• [Problem description]: Below are entries; output exactly the lines from the one with "staining of lung" to the one with "micrograph reveals no", both included, and nothing else.

• [Material for this task]:
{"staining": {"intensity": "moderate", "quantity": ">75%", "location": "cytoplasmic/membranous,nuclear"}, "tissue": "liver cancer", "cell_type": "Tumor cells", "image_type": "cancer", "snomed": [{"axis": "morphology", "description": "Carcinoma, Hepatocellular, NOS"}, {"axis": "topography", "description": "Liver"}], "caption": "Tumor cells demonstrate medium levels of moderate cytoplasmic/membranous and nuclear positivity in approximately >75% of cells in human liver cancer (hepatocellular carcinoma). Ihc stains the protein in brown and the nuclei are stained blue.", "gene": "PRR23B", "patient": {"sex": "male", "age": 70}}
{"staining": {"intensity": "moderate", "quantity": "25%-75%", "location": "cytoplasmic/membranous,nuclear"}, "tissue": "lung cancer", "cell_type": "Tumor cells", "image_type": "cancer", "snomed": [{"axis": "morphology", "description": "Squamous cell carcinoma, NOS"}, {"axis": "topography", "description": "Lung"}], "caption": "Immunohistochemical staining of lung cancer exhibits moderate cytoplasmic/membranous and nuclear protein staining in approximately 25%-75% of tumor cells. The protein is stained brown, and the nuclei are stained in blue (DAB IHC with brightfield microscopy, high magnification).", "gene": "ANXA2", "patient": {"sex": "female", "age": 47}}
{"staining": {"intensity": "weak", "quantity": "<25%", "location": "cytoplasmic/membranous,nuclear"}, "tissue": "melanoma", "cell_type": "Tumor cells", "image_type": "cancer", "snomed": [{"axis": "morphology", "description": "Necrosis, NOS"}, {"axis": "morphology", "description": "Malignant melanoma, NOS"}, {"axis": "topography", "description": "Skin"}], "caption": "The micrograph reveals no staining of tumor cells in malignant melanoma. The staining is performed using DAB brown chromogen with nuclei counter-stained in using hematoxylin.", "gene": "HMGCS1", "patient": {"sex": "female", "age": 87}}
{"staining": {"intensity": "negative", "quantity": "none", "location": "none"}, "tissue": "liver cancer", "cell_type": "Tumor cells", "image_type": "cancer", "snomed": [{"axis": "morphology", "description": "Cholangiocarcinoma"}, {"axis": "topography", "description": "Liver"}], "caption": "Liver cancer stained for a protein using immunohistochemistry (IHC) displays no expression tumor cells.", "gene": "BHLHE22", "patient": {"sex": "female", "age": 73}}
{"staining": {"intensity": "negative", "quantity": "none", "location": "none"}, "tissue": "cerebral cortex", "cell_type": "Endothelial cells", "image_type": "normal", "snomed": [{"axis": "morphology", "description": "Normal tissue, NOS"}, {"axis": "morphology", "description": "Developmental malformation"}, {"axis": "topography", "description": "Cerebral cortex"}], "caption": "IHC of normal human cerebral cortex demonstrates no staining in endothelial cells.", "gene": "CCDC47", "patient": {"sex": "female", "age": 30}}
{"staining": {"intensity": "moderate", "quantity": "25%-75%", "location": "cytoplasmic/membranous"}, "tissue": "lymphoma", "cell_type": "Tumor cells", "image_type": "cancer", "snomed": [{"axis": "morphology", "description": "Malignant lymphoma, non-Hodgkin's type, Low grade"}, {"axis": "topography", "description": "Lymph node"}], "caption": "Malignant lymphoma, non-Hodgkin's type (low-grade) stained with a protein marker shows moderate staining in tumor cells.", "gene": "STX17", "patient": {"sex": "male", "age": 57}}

• [Solution to this exercise]:
{"staining": {"intensity": "moderate", "quantity": "25%-75%", "location": "cytoplasmic/membranous,nuclear"}, "tissue": "lung cancer", "cell_type": "Tumor cells", "image_type": "cancer", "snomed": [{"axis": "morphology", "description": "Squamous cell carcinoma, NOS"}, {"axis": "topography", "description": "Lung"}], "caption": "Immunohistochemical staining of lung cancer exhibits moderate cytoplasmic/membranous and nuclear protein staining in approximately 25%-75% of tumor cells. The protein is stained brown, and the nuclei are stained in blue (DAB IHC with brightfield microscopy, high magnification).", "gene": "ANXA2", "patient": {"sex": "female", "age": 47}}
{"staining": {"intensity": "weak", "quantity": "<25%", "location": "cytoplasmic/membranous,nuclear"}, "tissue": "melanoma", "cell_type": "Tumor cells", "image_type": "cancer", "snomed": [{"axis": "morphology", "description": "Necrosis, NOS"}, {"axis": "morphology", "description": "Malignant melanoma, NOS"}, {"axis": "topography", "description": "Skin"}], "caption": "The micrograph reveals no staining of tumor cells in malignant melanoma. The staining is performed using DAB brown chromogen with nuclei counter-stained in using hematoxylin.", "gene": "HMGCS1", "patient": {"sex": "female", "age": 87}}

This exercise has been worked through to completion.